OpenStack is an open-source infrastructure initiative for the creation and management of large groups of virtual private servers in cloud computing environments. To build OpenStack clusters, customers continue to take advantage of the open standards for compute and storage. Networking in such environments has historically been more challenging, but this is changing.

Neutron is an OpenStack project that aims to provide ‘networking-as-a-service’ (NaaS) between interface devices managed by other OpenStack services. Lenovo now offers a solution to allow its switches to be configured from this ‘orchestration’ software. Lenovo’s networking Neutron plug-in provides a means to orchestrate virtual LANs (VLANs) on Lenovo’s physical switches. In cloud environments where VMs are hosted by physical servers, the VMs see a new virtual access layer provided by the host machine. This new access layer can typically be created via many mechanisms – for example, Linux Bridges or a virtual switch.

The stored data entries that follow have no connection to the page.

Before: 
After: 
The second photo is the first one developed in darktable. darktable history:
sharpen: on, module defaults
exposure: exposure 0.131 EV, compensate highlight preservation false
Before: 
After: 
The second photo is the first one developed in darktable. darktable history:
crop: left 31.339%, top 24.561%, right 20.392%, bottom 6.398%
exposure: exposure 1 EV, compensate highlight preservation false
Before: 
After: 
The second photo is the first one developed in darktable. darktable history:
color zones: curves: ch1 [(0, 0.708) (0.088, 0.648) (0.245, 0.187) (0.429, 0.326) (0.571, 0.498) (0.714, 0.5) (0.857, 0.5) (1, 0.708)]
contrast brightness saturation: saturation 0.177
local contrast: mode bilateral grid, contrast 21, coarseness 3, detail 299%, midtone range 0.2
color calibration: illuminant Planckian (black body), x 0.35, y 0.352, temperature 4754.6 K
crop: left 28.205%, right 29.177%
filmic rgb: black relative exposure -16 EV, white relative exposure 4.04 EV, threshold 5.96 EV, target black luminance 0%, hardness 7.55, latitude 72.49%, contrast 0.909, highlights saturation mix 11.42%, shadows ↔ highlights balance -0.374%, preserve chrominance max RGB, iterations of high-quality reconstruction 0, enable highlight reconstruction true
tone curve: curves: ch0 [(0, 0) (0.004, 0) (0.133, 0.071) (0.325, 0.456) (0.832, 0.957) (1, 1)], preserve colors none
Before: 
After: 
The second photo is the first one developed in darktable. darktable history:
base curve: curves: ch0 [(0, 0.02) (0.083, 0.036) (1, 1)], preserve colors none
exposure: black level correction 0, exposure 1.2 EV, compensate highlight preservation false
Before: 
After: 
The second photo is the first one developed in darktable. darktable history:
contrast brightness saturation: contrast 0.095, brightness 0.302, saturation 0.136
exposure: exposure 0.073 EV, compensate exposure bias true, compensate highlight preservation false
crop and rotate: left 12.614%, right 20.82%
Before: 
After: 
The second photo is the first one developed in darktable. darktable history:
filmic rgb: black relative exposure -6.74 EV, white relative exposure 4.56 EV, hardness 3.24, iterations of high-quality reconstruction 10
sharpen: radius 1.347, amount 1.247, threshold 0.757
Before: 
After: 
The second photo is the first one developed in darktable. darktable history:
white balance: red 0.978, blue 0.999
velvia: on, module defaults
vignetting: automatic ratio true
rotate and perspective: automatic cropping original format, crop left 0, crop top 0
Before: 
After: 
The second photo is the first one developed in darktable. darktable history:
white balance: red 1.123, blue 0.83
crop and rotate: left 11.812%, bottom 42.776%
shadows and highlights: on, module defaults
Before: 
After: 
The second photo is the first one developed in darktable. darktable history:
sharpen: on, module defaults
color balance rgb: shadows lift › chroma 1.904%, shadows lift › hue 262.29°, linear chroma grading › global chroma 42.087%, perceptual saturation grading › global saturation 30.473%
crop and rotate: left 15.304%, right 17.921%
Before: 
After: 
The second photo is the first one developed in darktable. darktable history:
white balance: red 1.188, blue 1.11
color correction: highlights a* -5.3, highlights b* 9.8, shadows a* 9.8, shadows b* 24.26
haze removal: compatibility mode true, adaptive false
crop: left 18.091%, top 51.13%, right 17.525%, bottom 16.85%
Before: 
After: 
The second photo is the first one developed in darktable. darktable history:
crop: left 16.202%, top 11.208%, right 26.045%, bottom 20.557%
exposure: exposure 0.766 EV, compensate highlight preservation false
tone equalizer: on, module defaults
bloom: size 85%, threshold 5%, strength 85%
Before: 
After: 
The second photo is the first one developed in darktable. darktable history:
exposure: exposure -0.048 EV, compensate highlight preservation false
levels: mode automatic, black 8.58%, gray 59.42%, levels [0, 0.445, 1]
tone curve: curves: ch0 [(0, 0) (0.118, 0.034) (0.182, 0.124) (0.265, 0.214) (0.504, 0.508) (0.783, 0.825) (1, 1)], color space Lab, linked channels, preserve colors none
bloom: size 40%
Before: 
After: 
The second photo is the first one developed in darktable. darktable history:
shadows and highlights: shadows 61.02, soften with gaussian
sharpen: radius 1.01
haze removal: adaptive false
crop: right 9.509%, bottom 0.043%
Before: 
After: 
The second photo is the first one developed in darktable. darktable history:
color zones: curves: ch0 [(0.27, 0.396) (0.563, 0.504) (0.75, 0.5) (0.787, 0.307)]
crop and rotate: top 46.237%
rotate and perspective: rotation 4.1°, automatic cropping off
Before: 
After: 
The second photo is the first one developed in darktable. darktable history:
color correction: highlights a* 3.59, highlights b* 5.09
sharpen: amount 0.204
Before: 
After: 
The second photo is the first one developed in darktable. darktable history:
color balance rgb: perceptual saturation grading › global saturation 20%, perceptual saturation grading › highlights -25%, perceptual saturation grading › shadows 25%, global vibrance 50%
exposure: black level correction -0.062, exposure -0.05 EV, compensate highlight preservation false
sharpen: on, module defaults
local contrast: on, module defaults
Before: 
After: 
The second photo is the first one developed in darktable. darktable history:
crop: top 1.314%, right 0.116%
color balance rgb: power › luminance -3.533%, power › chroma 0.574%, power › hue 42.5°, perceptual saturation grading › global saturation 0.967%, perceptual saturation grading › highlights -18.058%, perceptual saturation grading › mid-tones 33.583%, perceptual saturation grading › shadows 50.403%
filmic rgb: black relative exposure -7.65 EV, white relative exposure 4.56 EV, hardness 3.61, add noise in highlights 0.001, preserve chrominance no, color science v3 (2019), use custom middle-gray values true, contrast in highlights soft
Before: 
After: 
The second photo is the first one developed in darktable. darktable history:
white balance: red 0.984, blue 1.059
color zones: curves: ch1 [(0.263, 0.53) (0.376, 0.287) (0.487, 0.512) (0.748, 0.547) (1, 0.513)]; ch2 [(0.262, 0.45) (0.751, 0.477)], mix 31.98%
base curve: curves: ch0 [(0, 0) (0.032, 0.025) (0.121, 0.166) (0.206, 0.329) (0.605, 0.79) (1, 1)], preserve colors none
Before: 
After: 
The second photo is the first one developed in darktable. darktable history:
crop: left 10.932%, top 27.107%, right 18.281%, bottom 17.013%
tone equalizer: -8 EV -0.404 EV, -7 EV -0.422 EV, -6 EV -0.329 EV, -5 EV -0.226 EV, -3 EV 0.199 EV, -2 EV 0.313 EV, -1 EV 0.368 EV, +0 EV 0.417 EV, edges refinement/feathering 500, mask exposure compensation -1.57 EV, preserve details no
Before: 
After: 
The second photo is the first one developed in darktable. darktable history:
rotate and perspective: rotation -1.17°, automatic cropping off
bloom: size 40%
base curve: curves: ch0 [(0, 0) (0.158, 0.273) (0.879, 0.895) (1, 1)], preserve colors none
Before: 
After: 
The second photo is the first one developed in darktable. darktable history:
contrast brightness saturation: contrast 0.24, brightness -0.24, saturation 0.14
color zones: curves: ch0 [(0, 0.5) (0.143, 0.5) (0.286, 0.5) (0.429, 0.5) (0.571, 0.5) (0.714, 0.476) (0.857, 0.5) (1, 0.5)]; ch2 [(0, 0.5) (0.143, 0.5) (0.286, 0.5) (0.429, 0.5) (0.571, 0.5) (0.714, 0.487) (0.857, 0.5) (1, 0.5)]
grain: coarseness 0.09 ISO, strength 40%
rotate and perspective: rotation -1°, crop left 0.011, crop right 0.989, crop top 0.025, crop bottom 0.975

The policies of the virtual access layer (virtual network) when set must then be coordinated with the policies set in the hardware switches. Lenovo’s Neutron plug-in helps coordinate this behaviour automatically without manual intervention from the data centre administrator.

Steps toward a software-defined networking future

These are just a few examples of the growing software-defined solutions brought forward by Lenovo, including the integration of all networking hardware products. Similar solutions for Microsoft, VMware and SUSE are already available or in development. The intrinsically open nature of CNOS guarantees that these solutions will be the beginning of ever-tighter, ever-innovative integration between hardware infrastructure and data centre software tools.